-- EXERCISE BRIEF --
Begin your copy at the line with "unique data domain" in the records below and end it at the line with "only if you", restating each line word for word; omit the pictures.

-- PROVIDED ENTRIES --
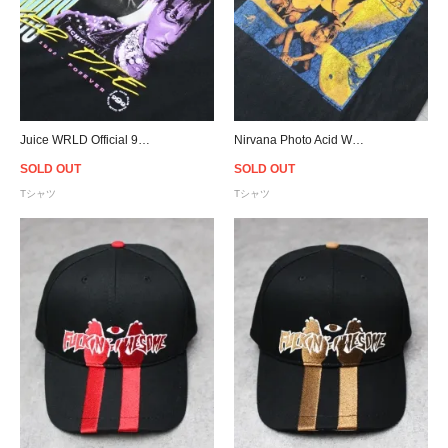
Juice WRLD Official 999 Club Photo T-Shirt - Black
Nirvana Photo Acid Wash Vintage T-Shirt - Black Wash
SOLD OUT
SOLD OUT
Tシャツ
Tシャツ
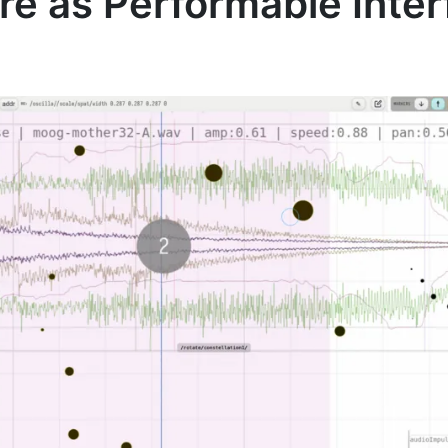
ore as Performable Inte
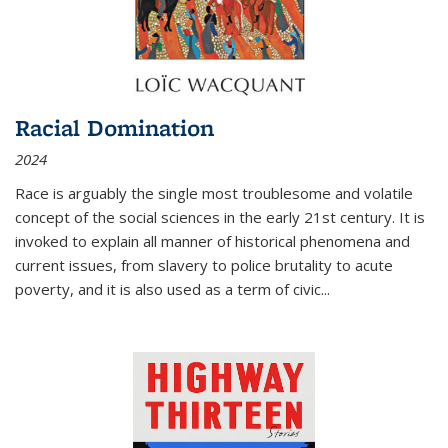
Racial Domination
2024
Race is arguably the single most troublesome and volatile
concept of the social sciences in the early 21st century. It is
invoked to explain all manner of historical phenomena and
current issues, from slavery to police brutality to acute
poverty, and it is also used as a term of civic
...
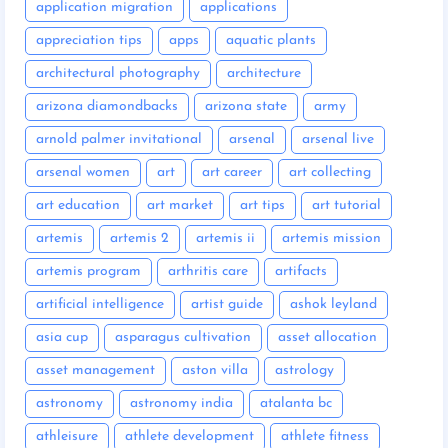
application migration
applications
appreciation tips
apps
aquatic plants
architectural photography
architecture
arizona diamondbacks
arizona state
army
arnold palmer invitational
arsenal
arsenal live
arsenal women
art
art career
art collecting
art education
art market
art tips
art tutorial
artemis
artemis 2
artemis ii
artemis mission
artemis program
arthritis care
artifacts
artificial intelligence
artist guide
ashok leyland
asia cup
asparagus cultivation
asset allocation
asset management
aston villa
astrology
astronomy
astronomy india
atalanta bc
athleisure
athlete development
athlete fitness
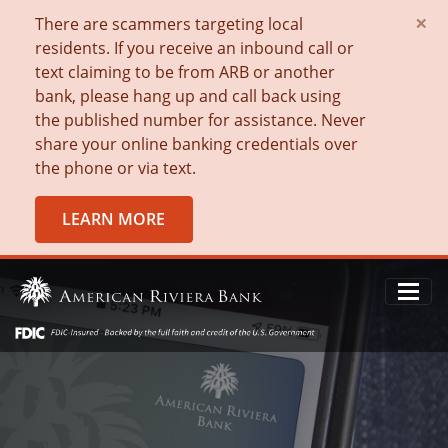
×
There are scammers targeting local
residents. If you receive an inbound call or
text claiming to be from ARB or another
bank, please hang up and call back using
the published number for assistance. Never
share your online banking credentials over
the phone or via text.
LEARN MORE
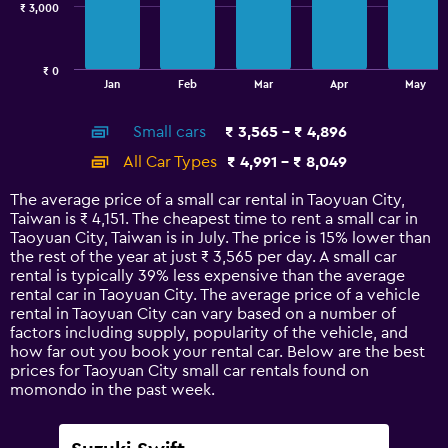
₹ 3,000
The
chart
has
₹ 0
1
End
Jan
Feb
Mar
Apr
May
of
X
interactive
axis
chart
Small cars
₹ 3,565 - ₹ 4,896
displaying
categories.
All Car Types
₹ 4,991 - ₹ 8,049
Range:
14
The average price of a small car rental in Taoyuan City,
categories.
Taiwan is ₹ 4,151. The cheapest time to rent a small car in
The
Taoyuan City, Taiwan is in July. The price is 15% lower than
chart
the rest of the year at just ₹ 3,565 per day. A small car
has
rental is typically 39% less expensive than the average
1
rental car in Taoyuan City. The average price of a vehicle
Y
rental in Taoyuan City can vary based on a number of
axis
factors including supply, popularity of the vehicle, and
displaying
how far out you book your rental car. Below are the best
values.
prices for Taoyuan City small car rentals found on
Range:
momondo in the past week.
0
to
9000.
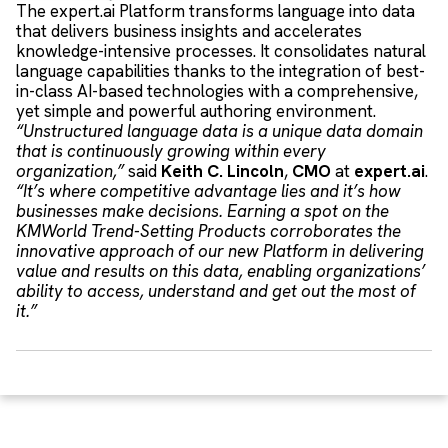
The expert.ai Platform transforms language into data
that delivers business insights and accelerates
knowledge-intensive processes. It consolidates natural
language capabilities thanks to the integration of best-
in-class AI-based technologies with a comprehensive,
yet simple and powerful authoring environment.
“Unstructured language data is a unique data domain
that is continuously growing within every
organization,”
said
Keith C. Lincoln
,
CMO
at
expert.ai
.
“It’s where competitive advantage lies and it’s how
businesses make decisions. Earning a spot on the
KMWorld Trend-Setting Products corroborates the
innovative approach of our new Platform in delivering
value and results on this data, enabling organizations’
ability to access, understand and get out the most of
it.”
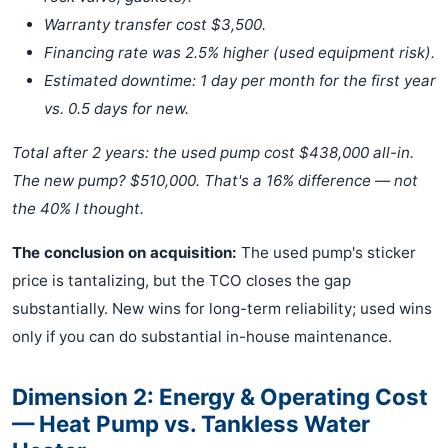
Warranty transfer cost $3,500.
Financing rate was 2.5% higher (used equipment risk).
Estimated downtime: 1 day per month for the first year
vs. 0.5 days for new.
Total after 2 years: the used pump cost $438,000 all-in.
The new pump? $510,000. That's a 16% difference — not
the 40% I thought.
The conclusion on acquisition:
The used pump's sticker
price is tantalizing, but the TCO closes the gap
substantially. New wins for long-term reliability; used wins
only if you can do substantial in-house maintenance.
Dimension 2: Energy & Operating Cost
— Heat Pump vs. Tankless Water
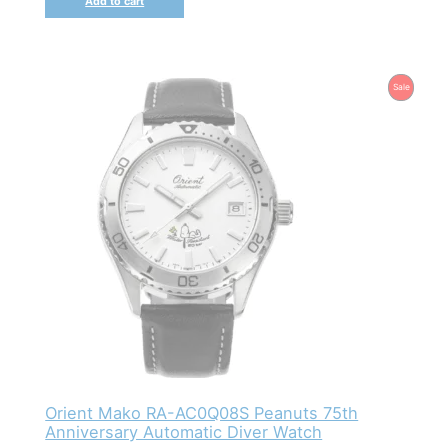
Add to cart
Product
Sale
On
Sale
Orient Mako RA-AC0Q08S Peanuts 75th
Anniversary Automatic Diver Watch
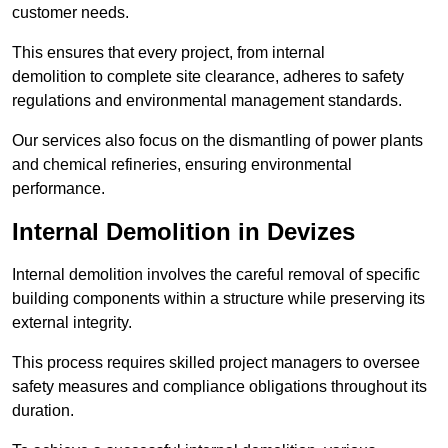
customer needs.
This ensures that every project, from internal
demolition to complete site clearance, adheres to safety
regulations and environmental management standards.
Our services also focus on the dismantling of power plants
and chemical refineries, ensuring environmental
performance.
Internal Demolition in Devizes
Internal demolition involves the careful removal of specific
building components within a structure while preserving its
external integrity.
This process requires skilled project managers to oversee
safety measures and compliance obligations throughout its
duration.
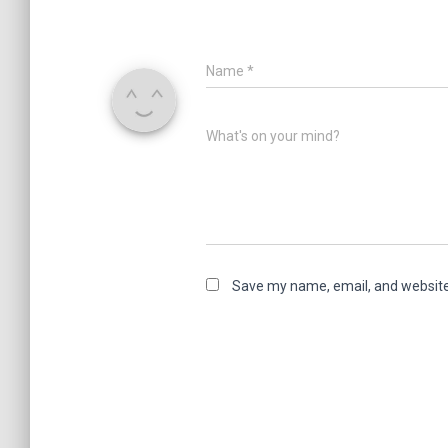
Name
*
What's on your mind?
Save my name, email, and website 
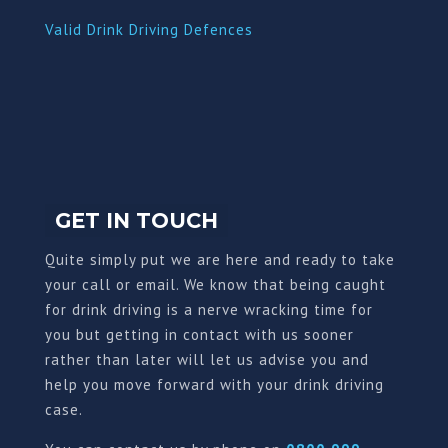
Valid Drink Driving Defences
GET IN TOUCH
Quite simply put we are here and ready to take
your call or email. We know that being caught
for drink driving is a nerve wracking time for
you but getting in contact with us sooner
rather than later will let us advise you and
help you move forward with your drink driving
case.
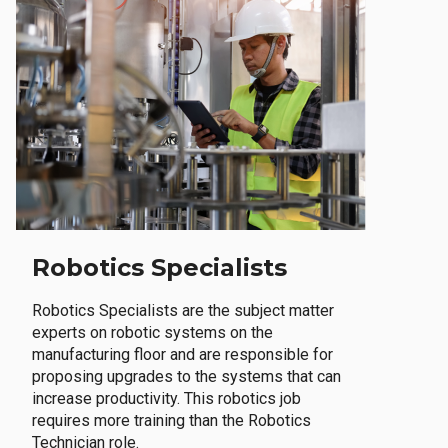
Robotics Specialists
Robotics Specialists are the subject matter
experts on robotic systems on the
manufacturing floor and are responsible for
proposing upgrades to the systems that can
increase productivity. This robotics job
requires more training than the Robotics
Technician role.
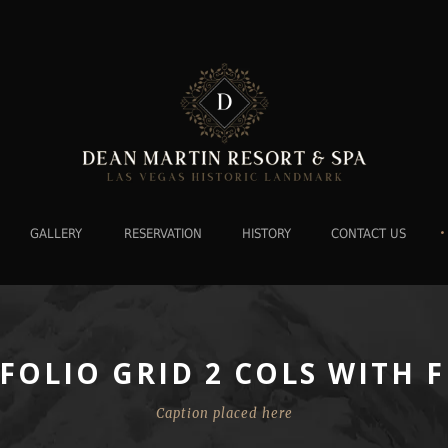
•
GALLERY
RESERVATION
HISTORY
CONTACT US
FOLIO GRID 2 COLS WITH F
Caption placed here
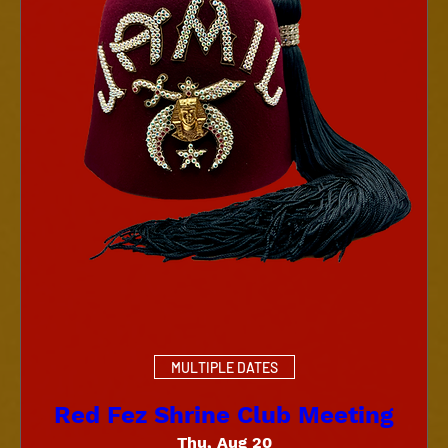
MULTIPLE DATES
Red Fez Shrine Club Meeting
Thu, Aug 20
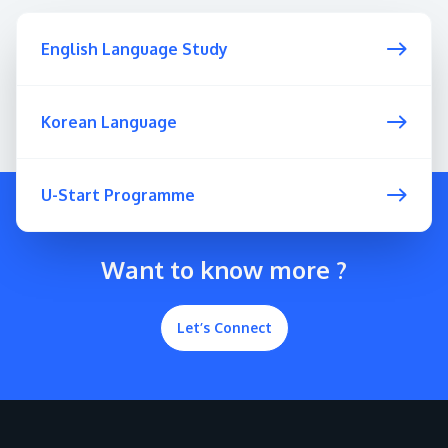
English Language Study
Korean Language
U-Start Programme
Want to know more ?
Let’s Connect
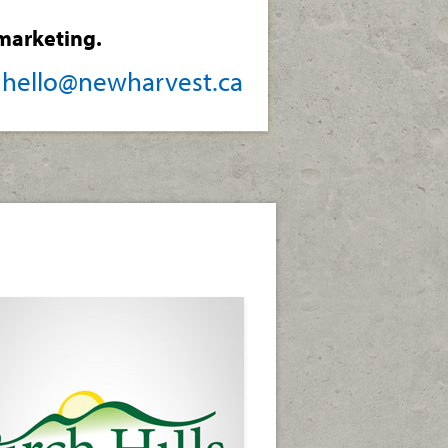
marketing.
/
hello@newharvest.ca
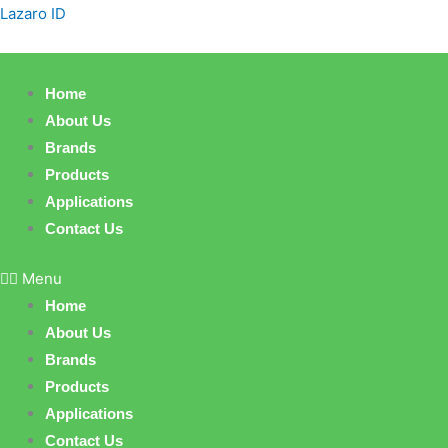
Skip
Lazaro ID
to
content
Home
About Us
Brands
Products
Applications
Contact Us
Menu
Home
About Us
Brands
Products
Applications
Contact Us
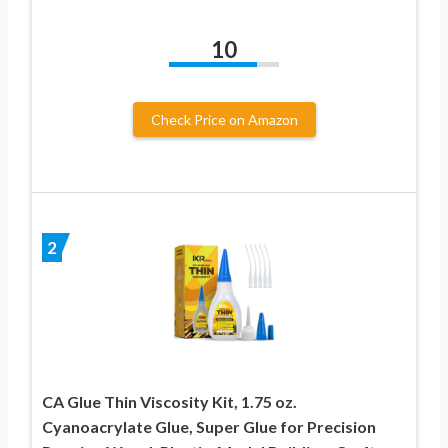
10
Check Price on Amazon
2
CA Glue Thin Viscosity Kit, 1.75 oz.
Cyanoacrylate Glue, Super Glue for Precision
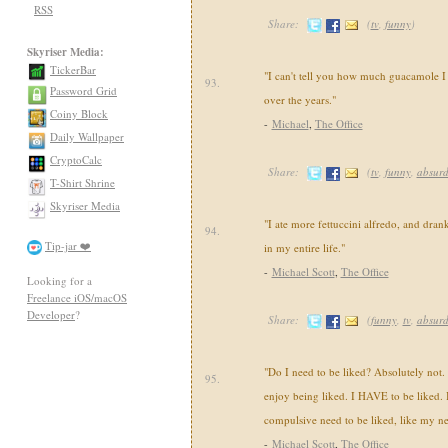
RSS
Share:
(
tv
,
funny
)
Skyriser Media:
TickerBar
"I can't tell you how much guacamole I
93.
Password Grid
over the years."
Coiny Block
-
Michael
,
The Office
Daily Wallpaper
CryptoCalc
Share:
(
tv
,
funny
,
absur
T-Shirt Shrine
Skyriser Media
"I ate more fettuccini alfredo, and drank
94.
Tip-jar ❤️
in my entire life."
-
Michael Scott
,
The Office
Looking for a
Freelance iOS/macOS
Developer
?
Share:
(
funny
,
tv
,
absur
"Do I need to be liked? Absolutely not. I
95.
enjoy being liked. I HAVE to be liked. Bu
compulsive need to be liked, like my ne
-
Michael Scott
,
The Office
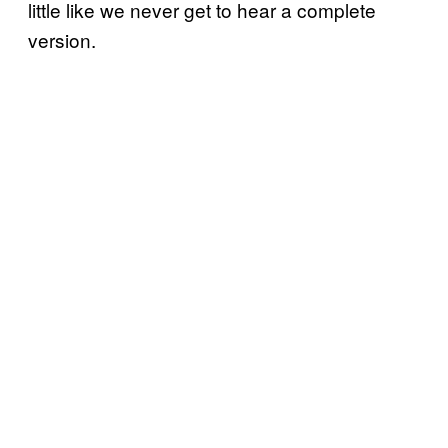
little like we never get to hear a complete
version.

-- SOLVED EXERCISE --
“Unstructured language data is a unique data domain
that is continuously growing within every
organization,”
said
Keith C. Lincoln
,
CMO
at
expert.ai
.
“It’s where competitive advantage lies and it’s how
businesses make decisions. Earning a spot on the
KMWorld Trend-Setting Products corroborates the
innovative approach of our new Platform in delivering
value and results on this data, enabling organizations’
ability to access, understand and get out the most of
it.”
Warranty transfer cost $3,500.
Financing rate was 2.5% higher (used equipment risk).
Estimated downtime: 1 day per month for the first year
vs. 0.5 days for new.
Total after 2 years: the used pump cost $438,000 all-in.
The new pump? $510,000. That's a 16% difference — not
the 40% I thought.
The conclusion on acquisition:
The used pump's sticker
price is tantalizing, but the TCO closes the gap
substantially. New wins for long-term reliability; used wins
only if you can do substantial in-house maintenance.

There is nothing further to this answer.